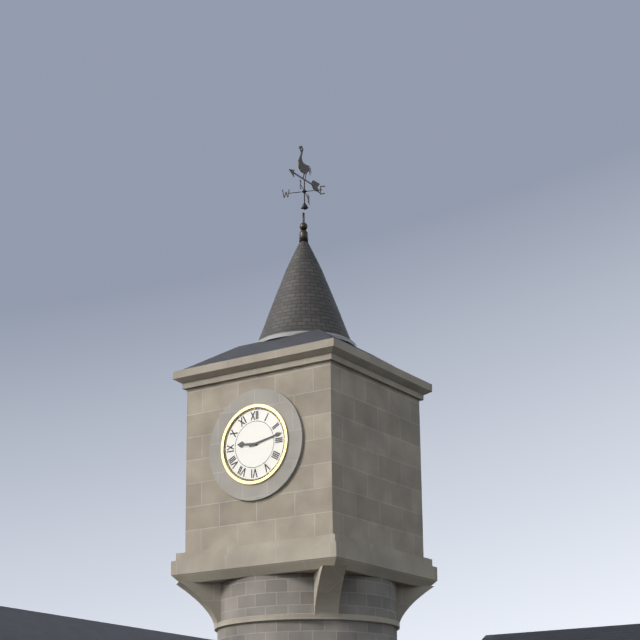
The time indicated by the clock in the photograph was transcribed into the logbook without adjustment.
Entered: 9:13
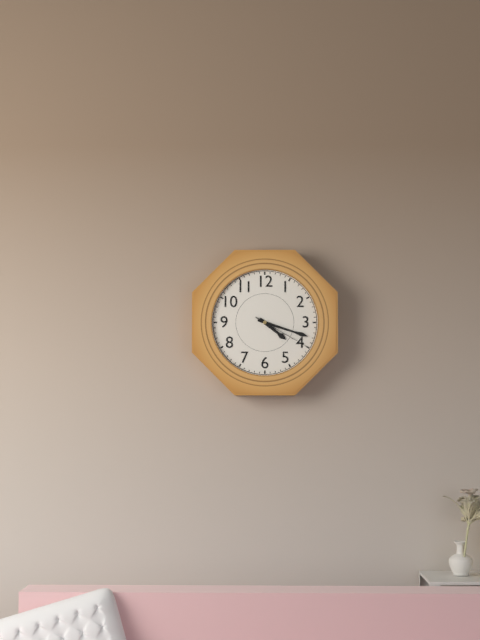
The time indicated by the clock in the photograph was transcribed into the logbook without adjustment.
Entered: 4:18:20
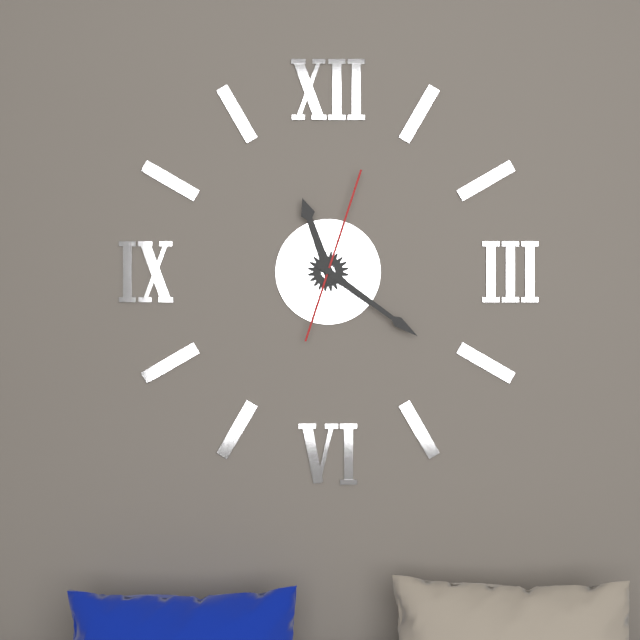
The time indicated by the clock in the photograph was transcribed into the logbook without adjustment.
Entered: 11:21:03
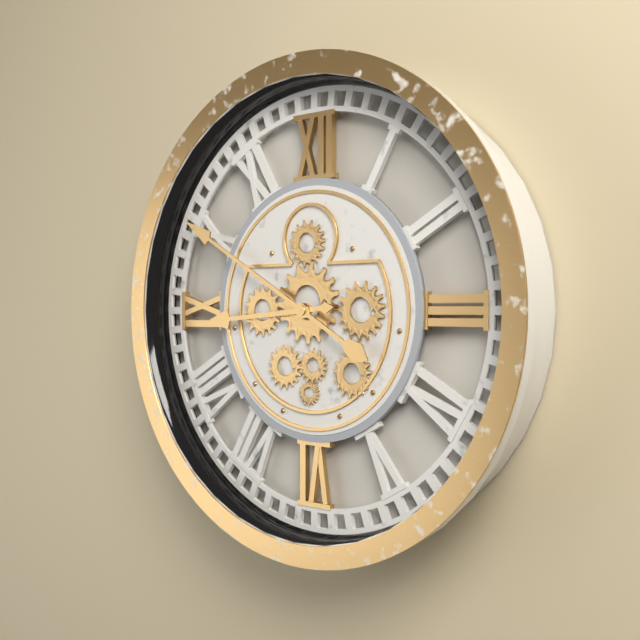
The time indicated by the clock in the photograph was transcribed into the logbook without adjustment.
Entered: 8:50
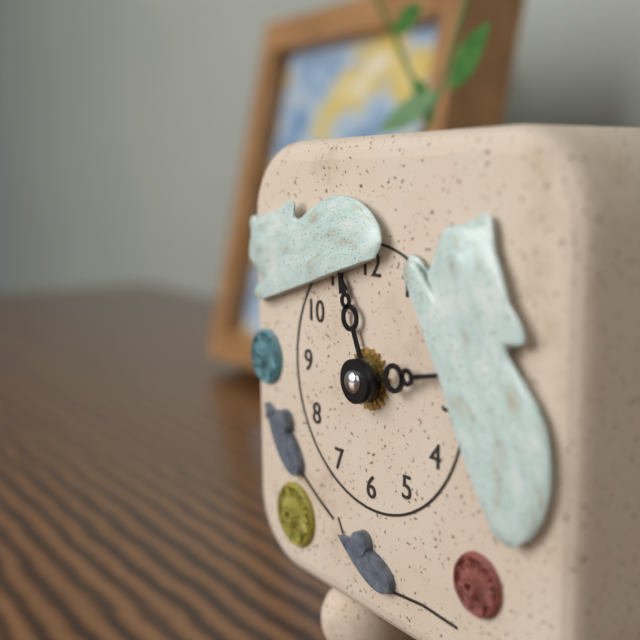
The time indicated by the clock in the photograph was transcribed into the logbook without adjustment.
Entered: 11:13
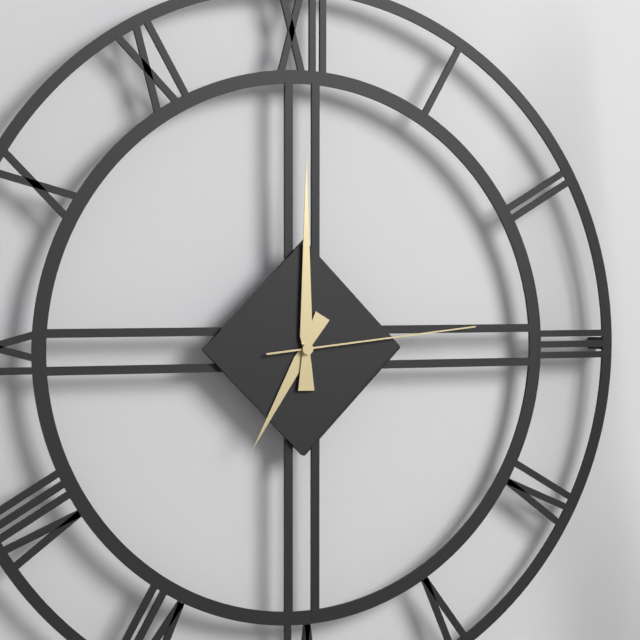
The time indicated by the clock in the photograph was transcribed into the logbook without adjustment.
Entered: 7:00:14
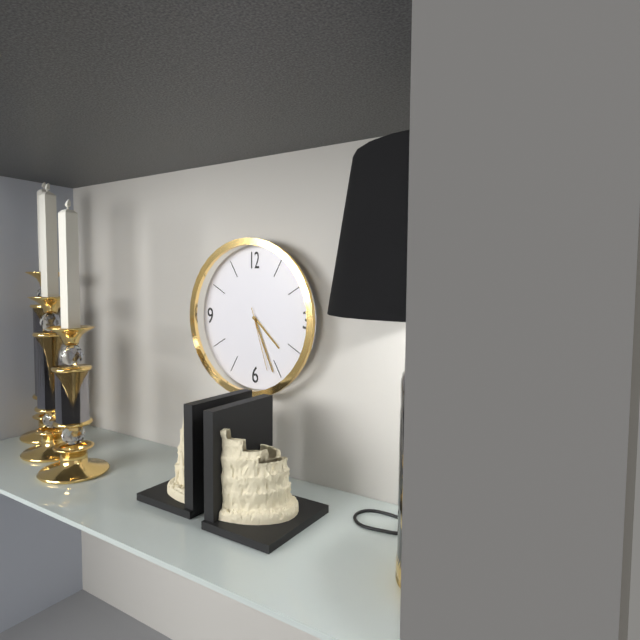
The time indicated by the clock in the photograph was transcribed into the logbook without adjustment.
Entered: 4:26:27
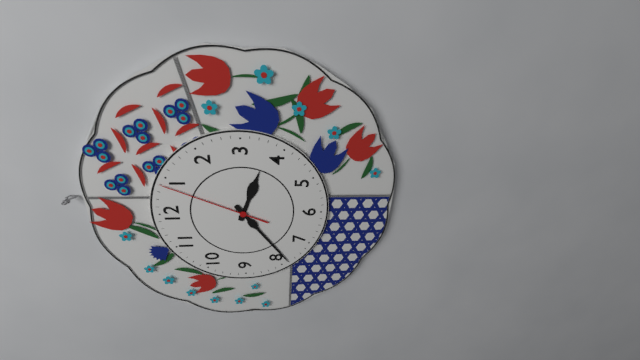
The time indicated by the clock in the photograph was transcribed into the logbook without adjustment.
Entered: 3:39:04
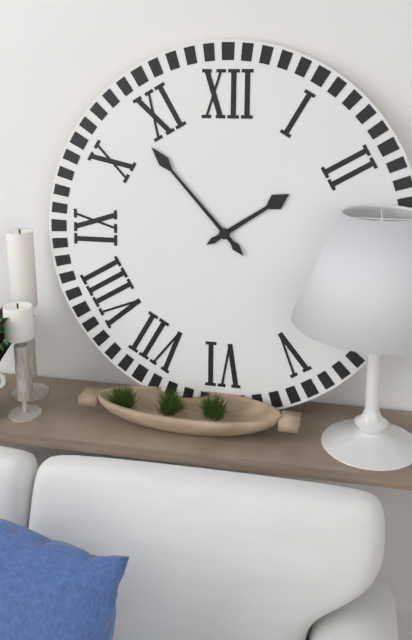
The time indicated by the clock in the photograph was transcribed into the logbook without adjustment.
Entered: 1:53
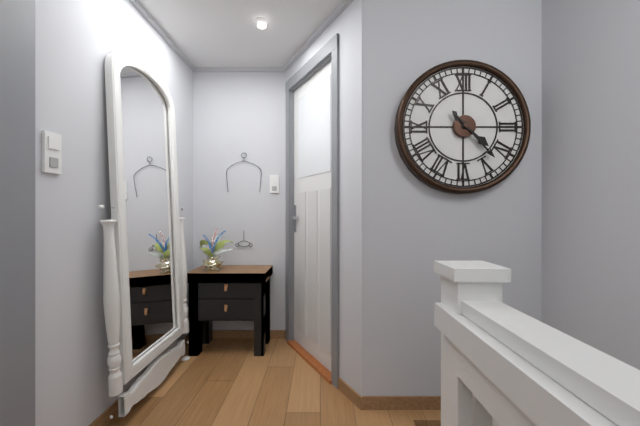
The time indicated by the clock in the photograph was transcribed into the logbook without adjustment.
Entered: 4:23
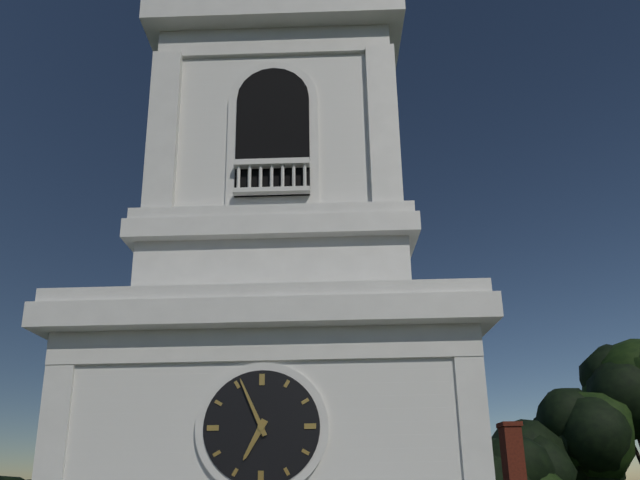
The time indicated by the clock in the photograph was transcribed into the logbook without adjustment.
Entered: 6:56
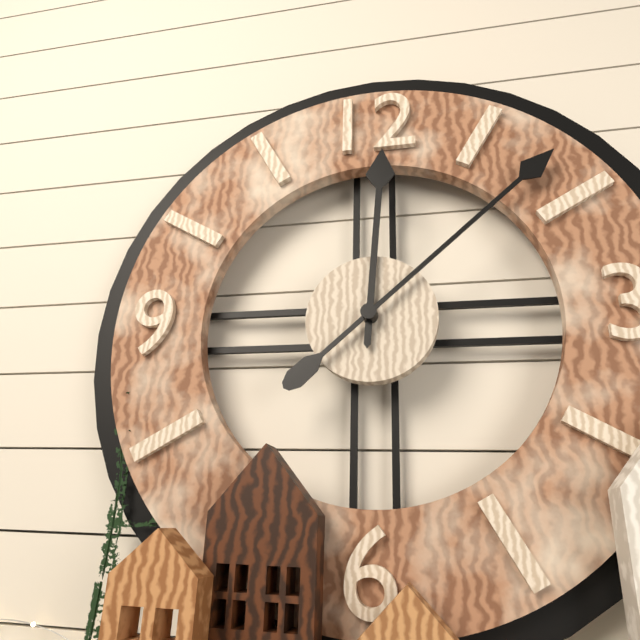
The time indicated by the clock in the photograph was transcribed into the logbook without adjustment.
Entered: 12:08
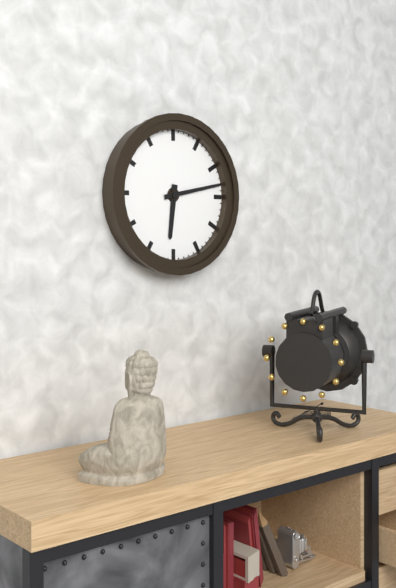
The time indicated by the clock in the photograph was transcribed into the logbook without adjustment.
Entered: 6:13
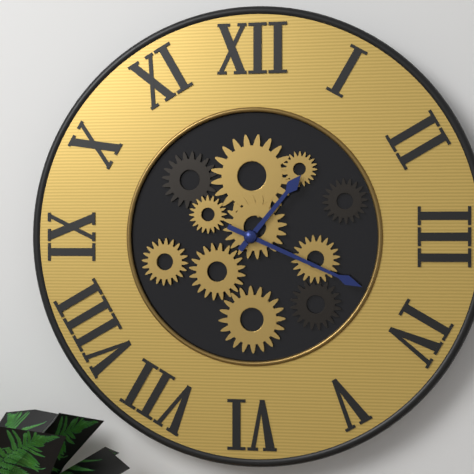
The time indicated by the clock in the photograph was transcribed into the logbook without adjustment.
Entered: 1:19
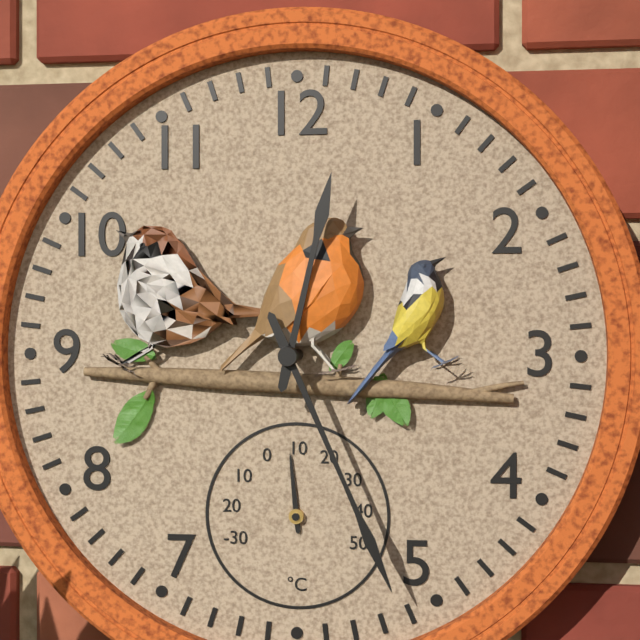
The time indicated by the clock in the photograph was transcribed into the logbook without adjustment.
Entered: 12:26
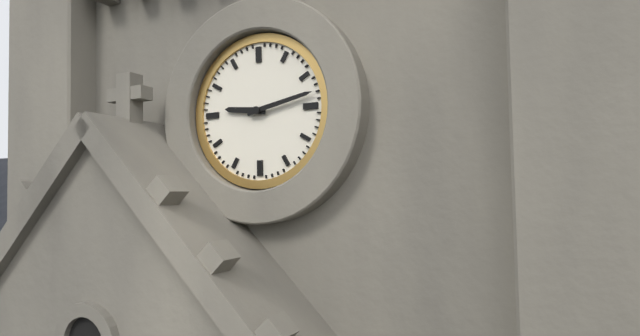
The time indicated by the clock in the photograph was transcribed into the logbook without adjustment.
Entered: 9:13
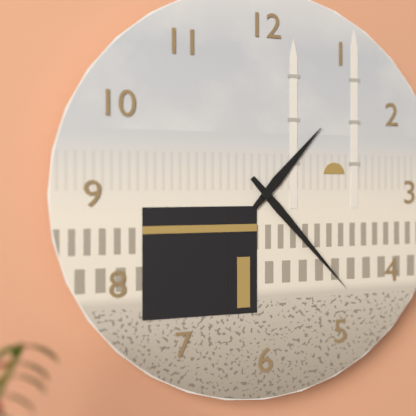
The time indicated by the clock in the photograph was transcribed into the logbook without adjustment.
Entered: 1:23
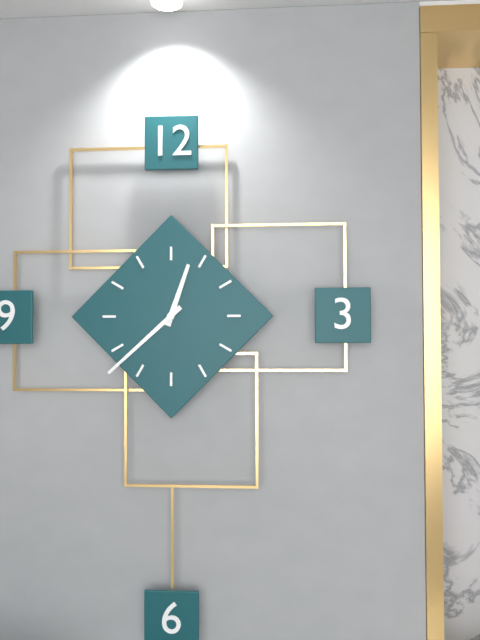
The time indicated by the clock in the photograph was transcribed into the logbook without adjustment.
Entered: 12:38
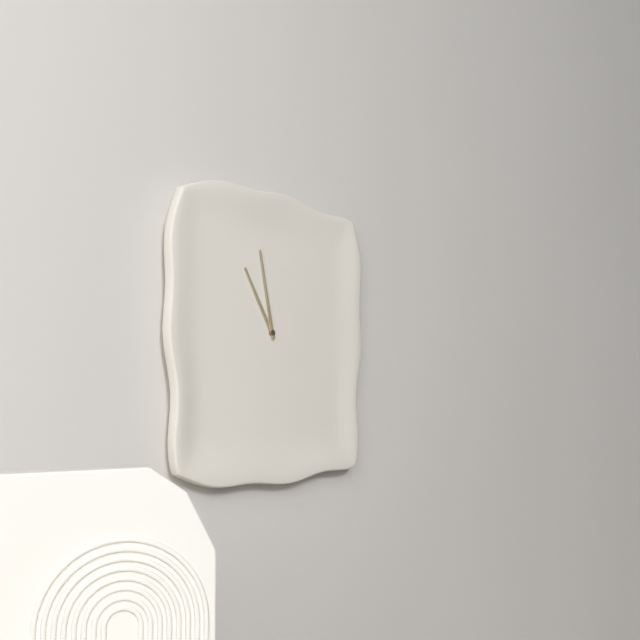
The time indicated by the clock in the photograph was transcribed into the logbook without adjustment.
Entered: 10:58
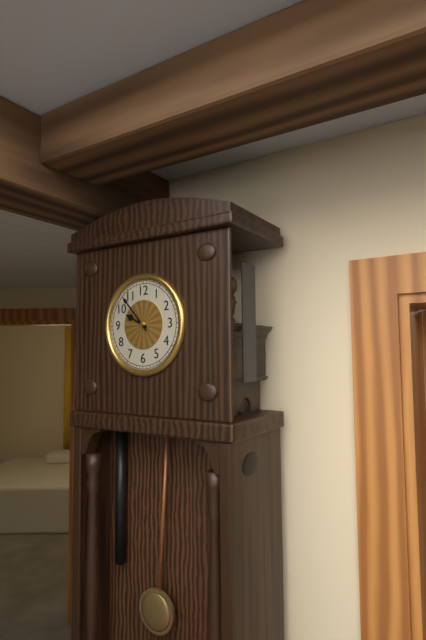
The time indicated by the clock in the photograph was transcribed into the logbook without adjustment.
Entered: 9:53
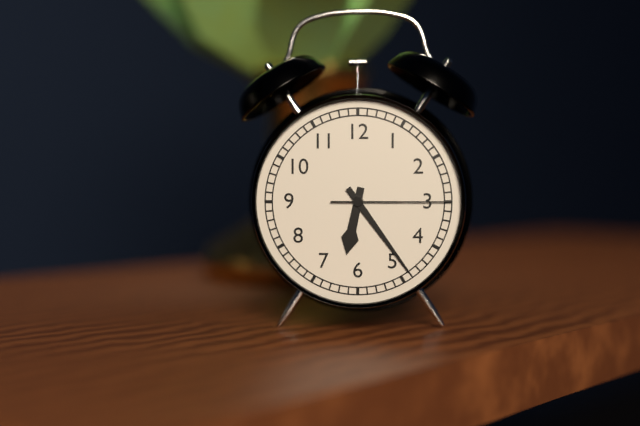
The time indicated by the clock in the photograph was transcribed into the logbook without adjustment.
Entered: 6:24:15
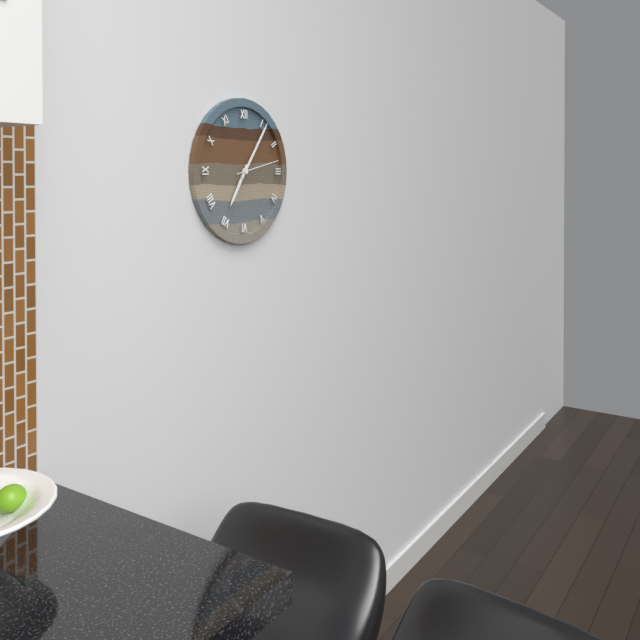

*Direction*. Render each line of the entries above as a numbered list, omitting any blank lines and leaving the pictures out of the answer.

*Exercise response*.
1. The time indicated by the clock in the photograph was transcribed into the logbook without adjustment.
2. Entered: 9:13
3. The time indicated by the clock in the photograph was transcribed into the logbook without adjustment.
4. Entered: 4:18:20
5. The time indicated by the clock in the photograph was transcribed into the logbook without adjustment.
6. Entered: 11:21:03
7. The time indicated by the clock in the photograph was transcribed into the logbook without adjustment.
8. Entered: 8:50
9. The time indicated by the clock in the photograph was transcribed into the logbook without adjustment.
10. Entered: 11:13
11. The time indicated by the clock in the photograph was transcribed into the logbook without adjustment.
12. Entered: 7:00:14
13. The time indicated by the clock in the photograph was transcribed into the logbook without adjustment.
14. Entered: 4:26:27
15. The time indicated by the clock in the photograph was transcribed into the logbook without adjustment.
16. Entered: 3:39:04
17. The time indicated by the clock in the photograph was transcribed into the logbook without adjustment.
18. Entered: 1:53
19. The time indicated by the clock in the photograph was transcribed into the logbook without adjustment.
20. Entered: 4:23
21. The time indicated by the clock in the photograph was transcribed into the logbook without adjustment.
22. Entered: 6:56
23. The time indicated by the clock in the photograph was transcribed into the logbook without adjustment.
24. Entered: 12:08
25. The time indicated by the clock in the photograph was transcribed into the logbook without adjustment.
26. Entered: 6:13
27. The time indicated by the clock in the photograph was transcribed into the logbook without adjustment.
28. Entered: 1:19
29. The time indicated by the clock in the photograph was transcribed into the logbook without adjustment.
30. Entered: 12:26
31. The time indicated by the clock in the photograph was transcribed into the logbook without adjustment.
32. Entered: 9:13
33. The time indicated by the clock in the photograph was transcribed into the logbook without adjustment.
34. Entered: 1:23
35. The time indicated by the clock in the photograph was transcribed into the logbook without adjustment.
36. Entered: 12:38
37. The time indicated by the clock in the photograph was transcribed into the logbook without adjustment.
38. Entered: 10:58
39. The time indicated by the clock in the photograph was transcribed into the logbook without adjustment.
40. Entered: 9:53
41. The time indicated by the clock in the photograph was transcribed into the logbook without adjustment.
42. Entered: 6:24:15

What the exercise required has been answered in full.